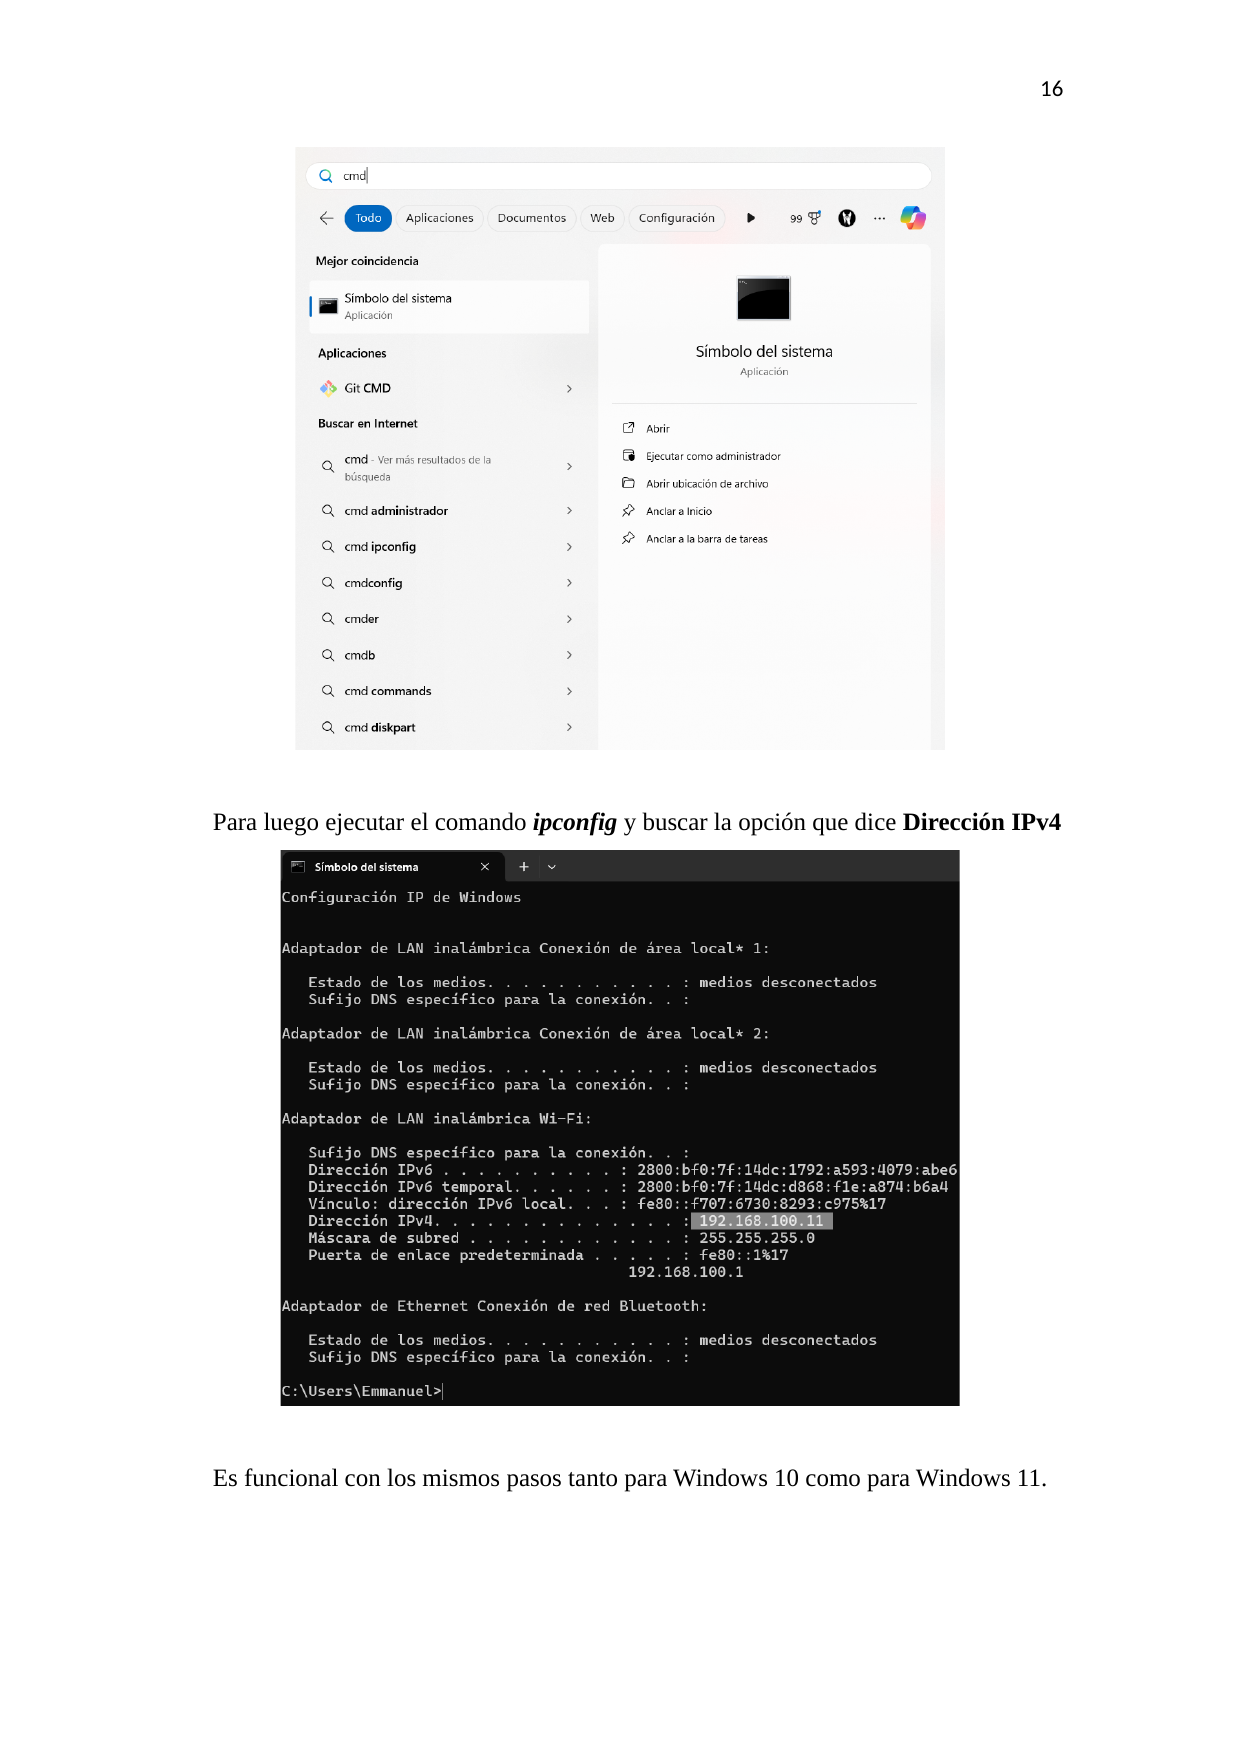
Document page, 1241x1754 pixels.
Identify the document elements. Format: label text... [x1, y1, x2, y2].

picture [295, 147, 945, 750]
text Para luego ejecutar el comando ipconfig y buscar la opción que dice Dirección IPv4 [177, 807, 1063, 836]
picture [280, 850, 960, 1406]
text Es funcional con los mismos pasos tanto para Windows 10 como para Windows 11. [177, 1463, 1063, 1492]
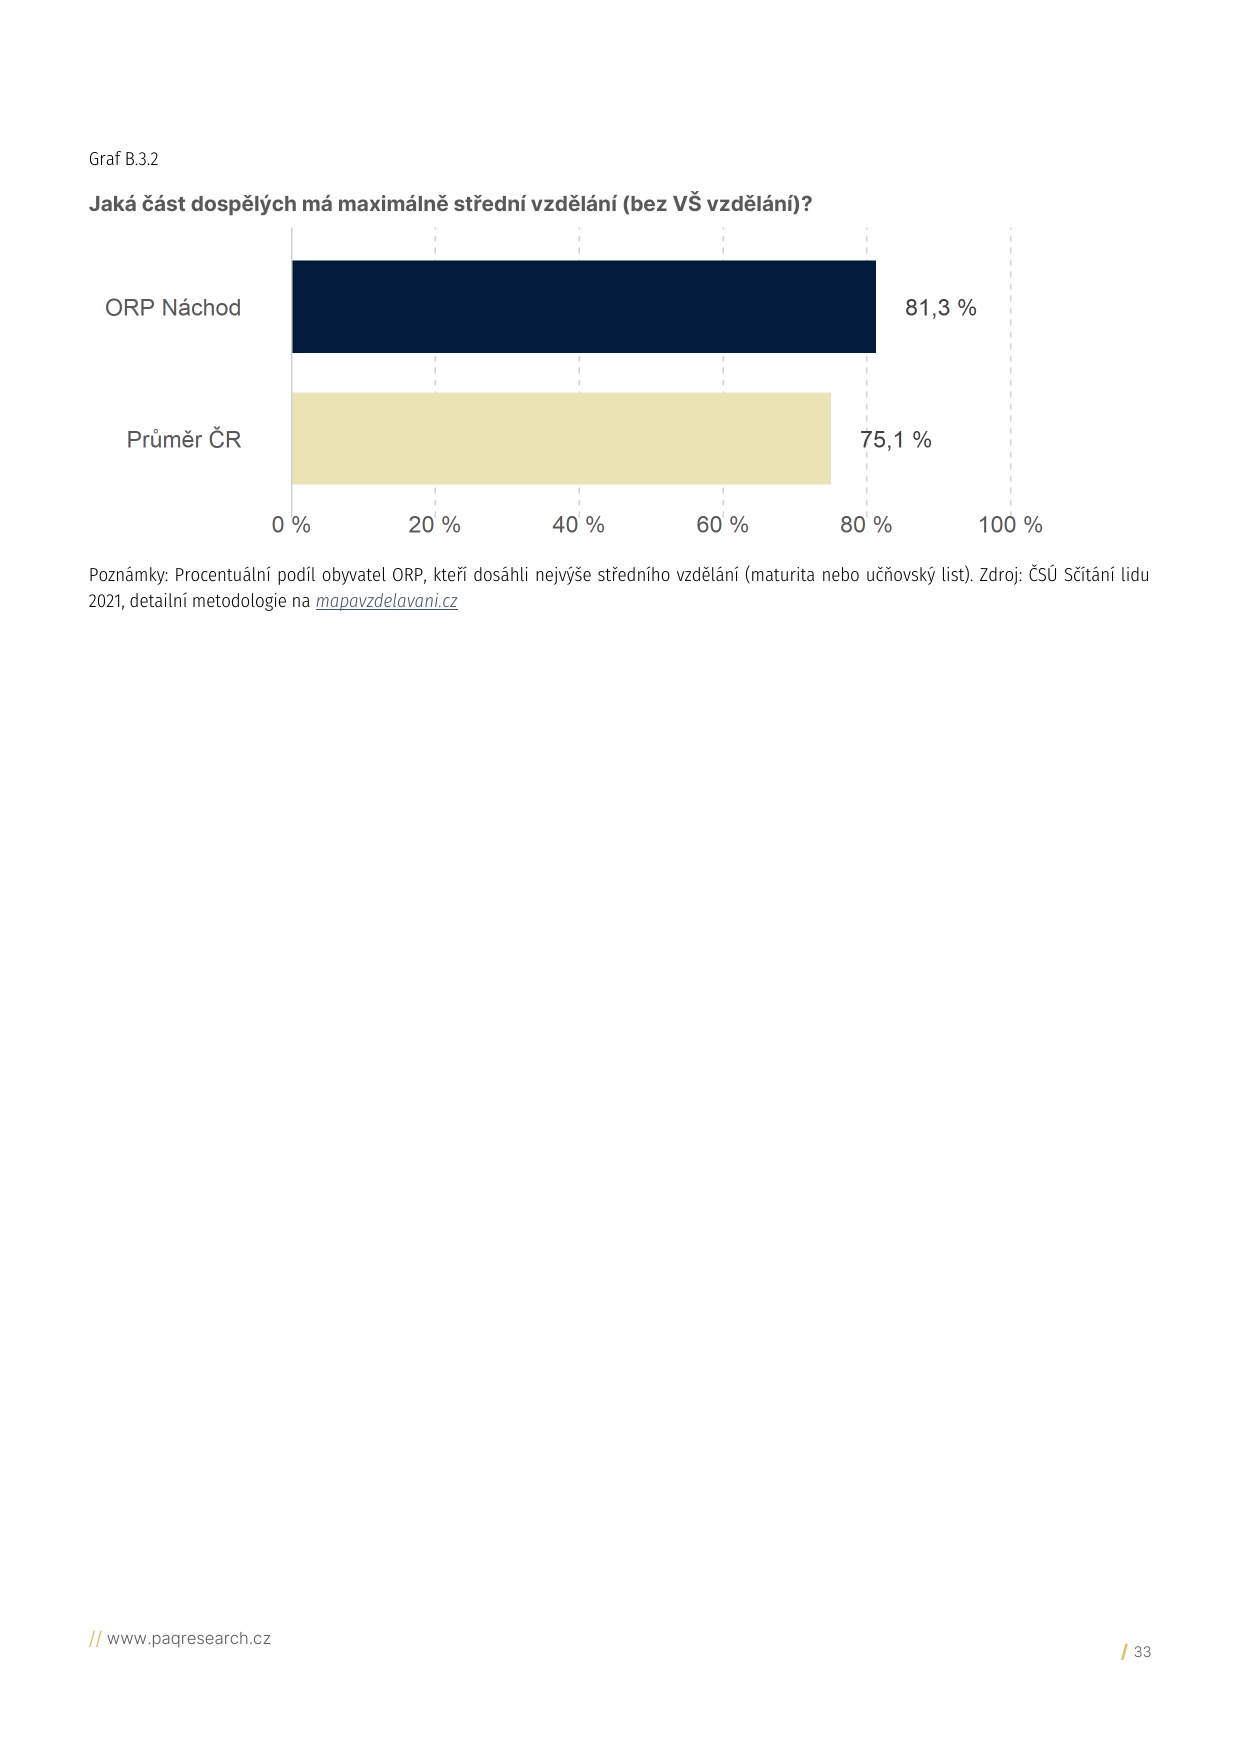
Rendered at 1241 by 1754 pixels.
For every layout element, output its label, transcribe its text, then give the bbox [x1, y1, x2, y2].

picture [88, 216, 1139, 548]
text Poznámky: Procentuální podíl obyvatel ORP, kteří dosáhli nejvýše středního vzdělání (maturita nebo učňovský list). Zdroj: ČSÚ Sčítání lidu 2021, detailní metodologie na mapavzdelavani.cz [89, 564, 1152, 613]
text Jaká část dospělých má maximálně střední vzdělání (bez VŠ vzdělání)? [89, 186, 1152, 216]
text Graf B.3.2 [89, 148, 1152, 170]
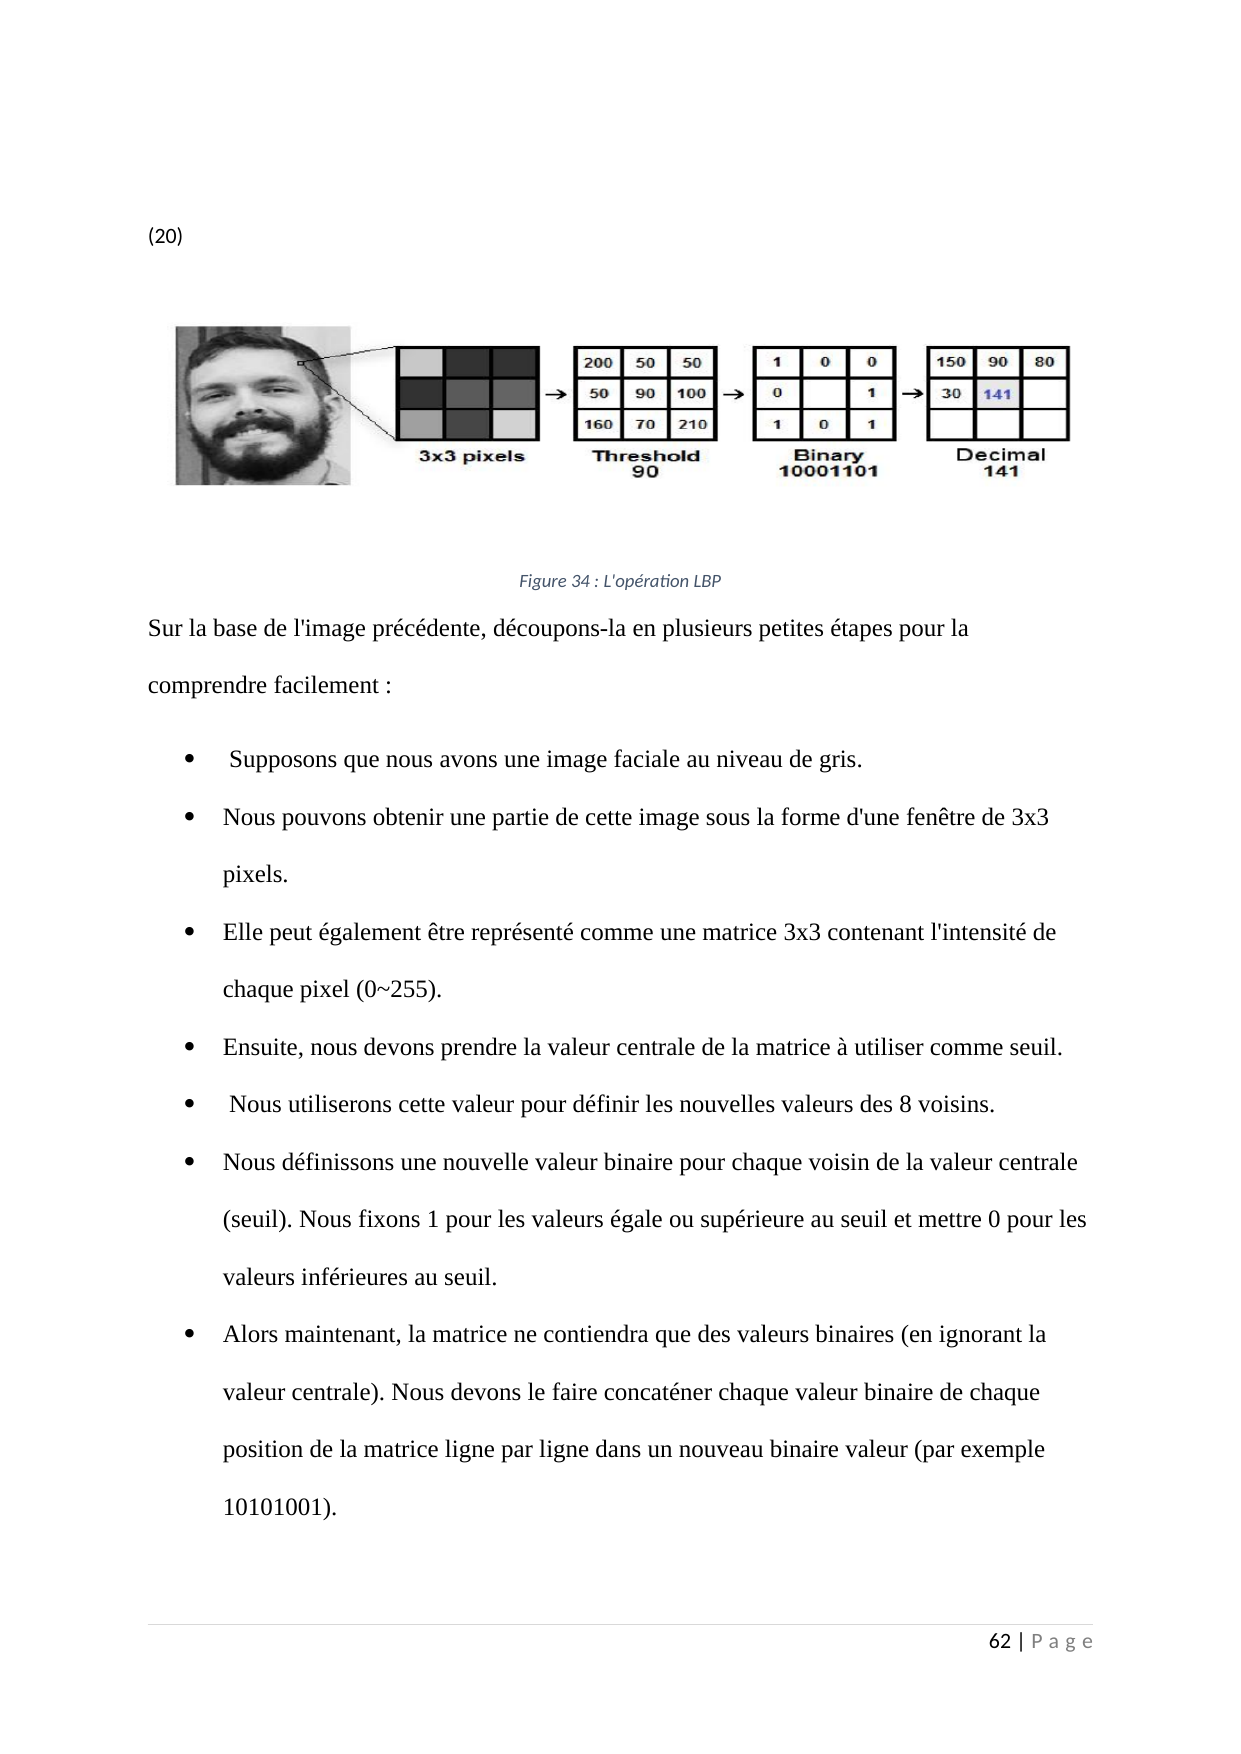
________________________
TASK DETAILS: Nothing but the records, copied exactly and stripped of pictures, should be returned.

REPLY TO THE TASK:
Document page, 1241x1754 pixels.
Identify the document elements. Format: label text... [x1, y1, x2, y2].

picture [295, 147, 945, 750]
text Para luego ejecutar el comando ipconfig y buscar la opción que dice Dirección IPv4 [177, 807, 1063, 836]
picture [280, 850, 960, 1406]
text Es funcional con los mismos pasos tanto para Windows 10 como para Windows 11. [177, 1463, 1063, 1492]
Rendered at 1241 by 1754 pixels.
For every layout element, output its label, transcribe its text, then give the bbox [x1, y1, x2, y2].

picture [88, 216, 1139, 548]
text Poznámky: Procentuální podíl obyvatel ORP, kteří dosáhli nejvýše středního vzdělání (maturita nebo učňovský list). Zdroj: ČSÚ Sčítání lidu 2021, detailní metodologie na mapavzdelavani.cz [89, 564, 1152, 613]
text Jaká část dospělých má maximálně střední vzdělání (bez VŠ vzdělání)? [89, 186, 1152, 216]
text Graf B.3.2 [89, 148, 1152, 170]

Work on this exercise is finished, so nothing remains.